Function to compute analogues of the trimmed mean for the linear regression model.

Usage

trq(x, y, a1=0.1, a2,  int=TRUE, z,  method="primal", tol=1e-4)

Arguments

x vector or matrix of explanatory variables. If a matrix, each column represents a variable and each row represents an observation (or case). This should not contain column of 1s unless the argument intercept is FALSE. The number of rows of x should equal the number of elements of y, and there should be fewer columns than rows. Missing values are not allowed.
y reponse vector with as many observations as the number of rows of x. Missing value are not allowed.
a1 the lower trimming proportion; defaults to .1 if missing.
a2 the upper trimming proportion; defaults to a1 if missing.
int flag for intercept; if TRUE, an intercept term is included in regression model. The default includes an intercept term.
z structure returned by the function 'rq' with tau <0 or >1. If missing, the function rq(x,y,int=int) is automatically called to generate this argument. If several calls to trq are anticipated for the same data this avoids recomputing the rq solution for each call.
method method to be used for the trimming. If the choice is "primal", as is the default, a trimmed mean of the primal regression quantiles is computed based on the sol array in the 'rq' structure. If the method is "dual", a weighted least-squares fit is done using the dual solution in the 'rq' structure to construct weights. The former method is discussed in detail in Koenker and Potnoy(1987) the latter in Ruppert and Carroll(1980) and Gutenbrunner and Jureckova(1991).
tol Tolerance parameter for rq computions

Description

The function returns a regression trimmed mean and some associated test statistics. The proportion a1 is trimmed from the lower tail and a2 from the upper tail. If a1+a2=1 then a result is returned for the a1 quantile. If a1+a2<1 two methods of trimming are possible described below as "primal" and "dual". The function "trq.print" may be used to print results in the style of ls.print.

Value

coef estimated coeficient vector
resid residuals from the fit.
cov the estimated covariance matrix for the coeficient vector.
v the scaling factor of the covariance matrix under iid error assumption: cov=v*(x'x)^(-1).
wt the weights used in the least squares computation, Returned only when method="dual".
d the bandwidth used to compute the sparsity function. Returned only when a1+a2=1.

METHOD

details of the methods may be found in Koenker and Portnoy(1987) for the case of primal trimming and in Gutenbrunner and Jureckova(1991) for dual trimming. On the estimation of the covariance matrix for individual quantiles, see Koenker(1987) and the discussion in Hendricks and Koenker(1991). The estimation of the covariance matrix under non-iid conditions is an open research problem.

SEE ALSO

rq and qrq for further details.

References

Bassett, G., and Koenker, R. (1982), "An Empirical Quantile Function for Linear Models With iid Errors," Journal of the American Statistical Association, 77, 407-415.
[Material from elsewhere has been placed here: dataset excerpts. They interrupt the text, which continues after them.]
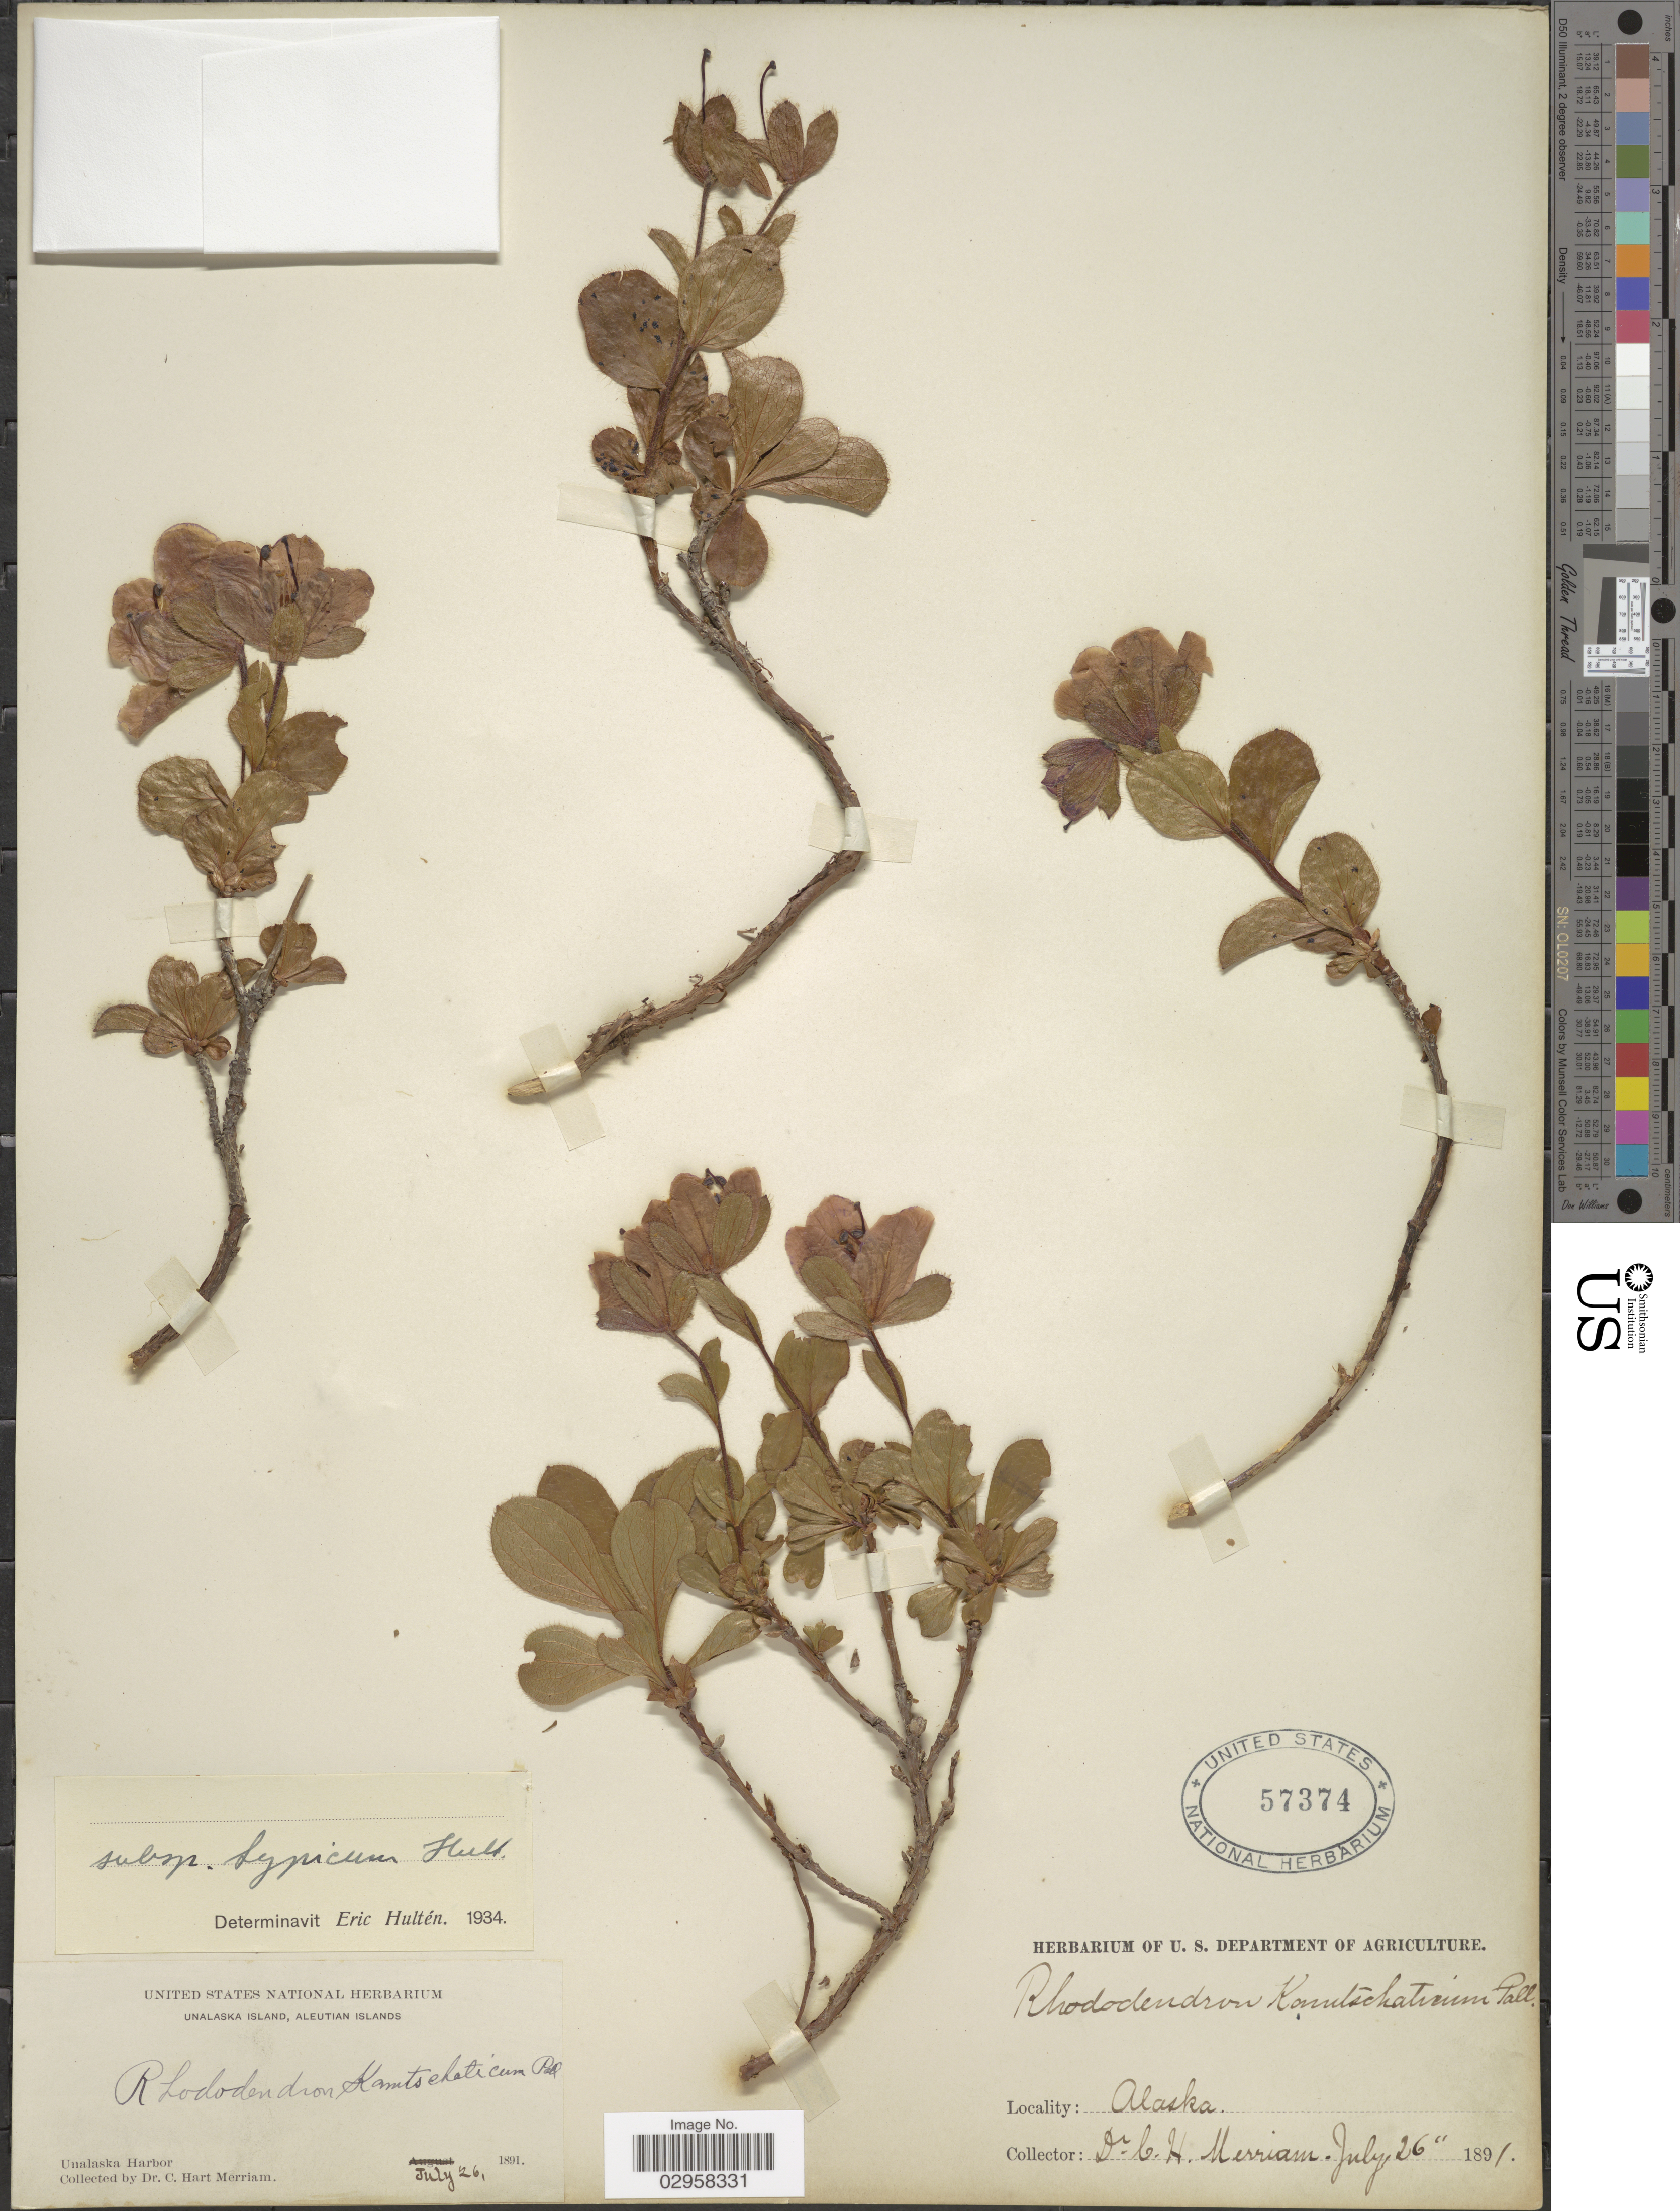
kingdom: Plantae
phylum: Tracheophyta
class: Magnoliopsida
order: Ericales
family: Ericaceae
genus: Rhododendron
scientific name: Rhododendron kamtschaticum subsp. typicum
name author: Pall.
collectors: C. Merriam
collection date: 1891-07-26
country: United States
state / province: Alaska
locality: Unalaska Island, Aleutian Islands. Unalaska Harbor.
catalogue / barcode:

Koenker, R.W. (1987), "A Comparison of Asymptotic Methods of Testing based on L1 Estimation," in Y. Dodge (ed.) Statistical Data Analysis Based on the L1 norm and Related Methods, New York: North-Holland.

Koenker, R. W., and Bassett, G.W (1978), "Regression Quantiles", Econometrica, 46, 33-50.
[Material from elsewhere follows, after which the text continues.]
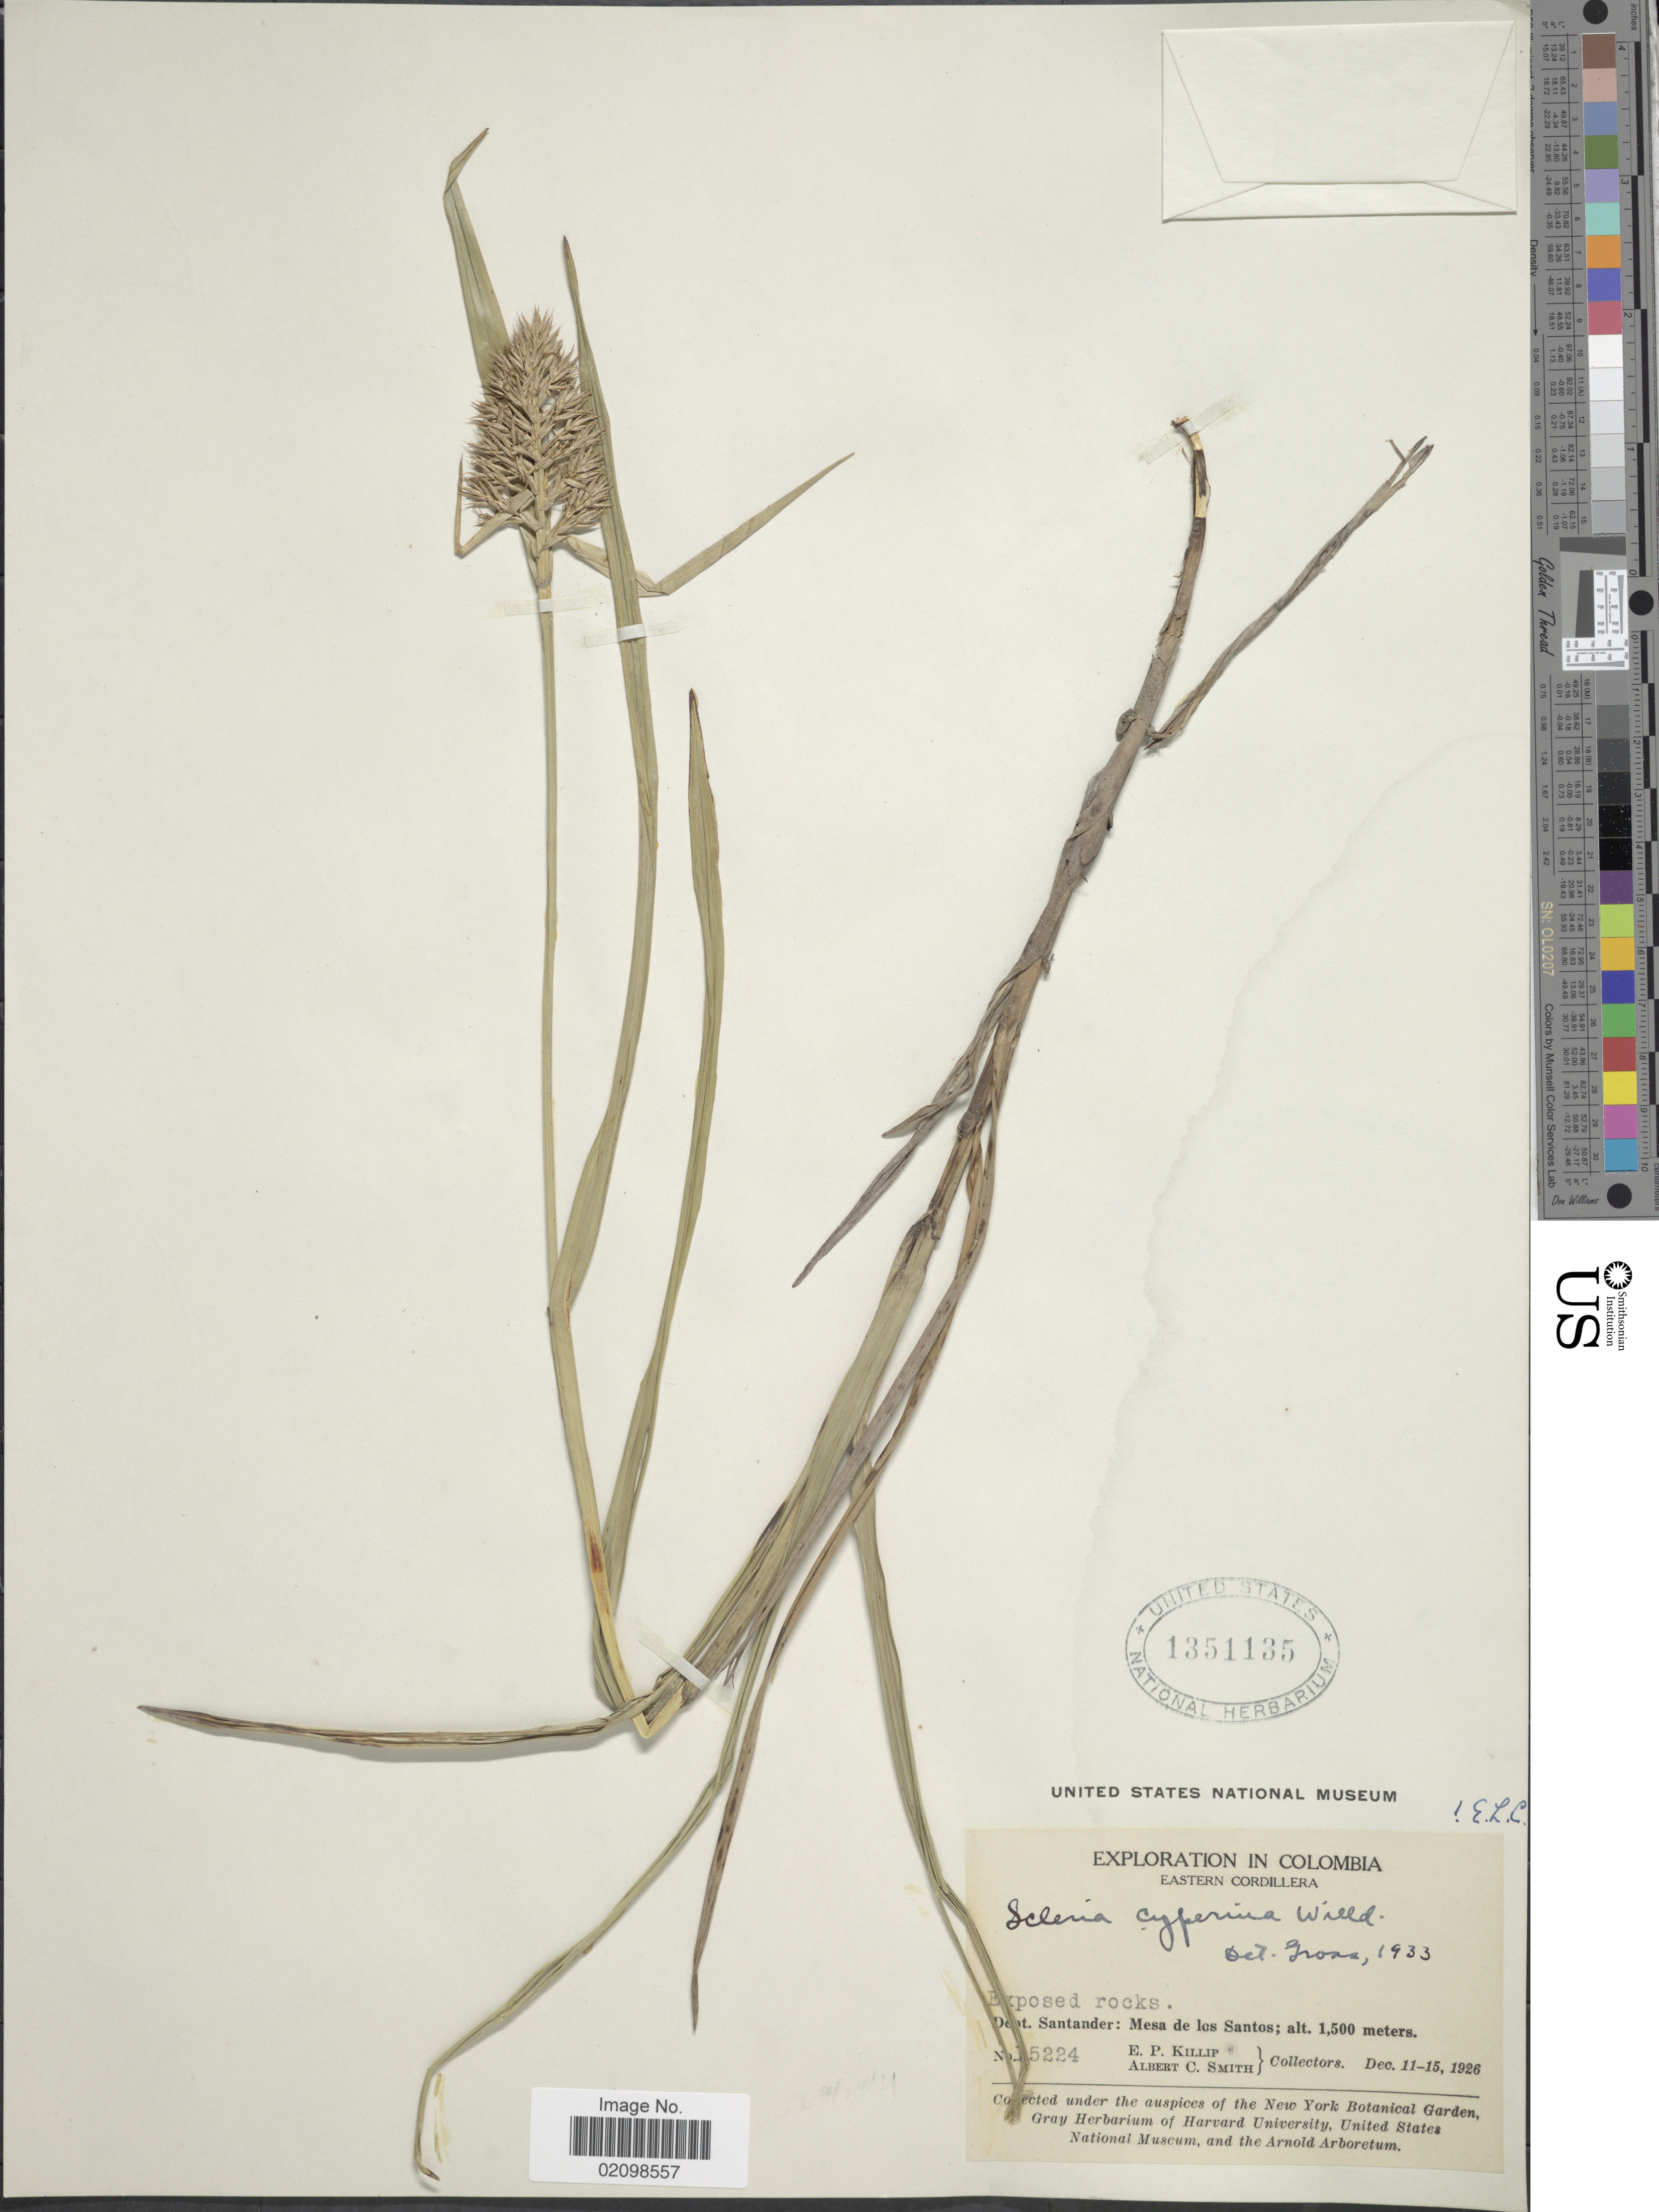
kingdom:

Koenker, R., and Portnoy, S. (1987), "L-Estimation for Linear Models", Journal of the American Statistical Association, 82, 851-857.

Ruppert, D. and Carroll, R.J. (1980), "Trimmed Least Squares Estimation in the Linear Model", Journal of the American Statistical Association, 75, 828-838.

Examples

x <- -10:10; y <- 0.2 * x + rt(x, df=3)
z <- rq(x,y)        #z gets the full regression quantile structure
trq(x,y, .05, z=z)  #5% symmetric primal trimming # Error, which also occurs in S-Plus. 
trq(x,y, .01, .03, method="dual")  #1% lower and 3% upper trimmed least-
			           #squares fit. 
trq.print(trq(x,y)) #prints trq results in the style of ls.print.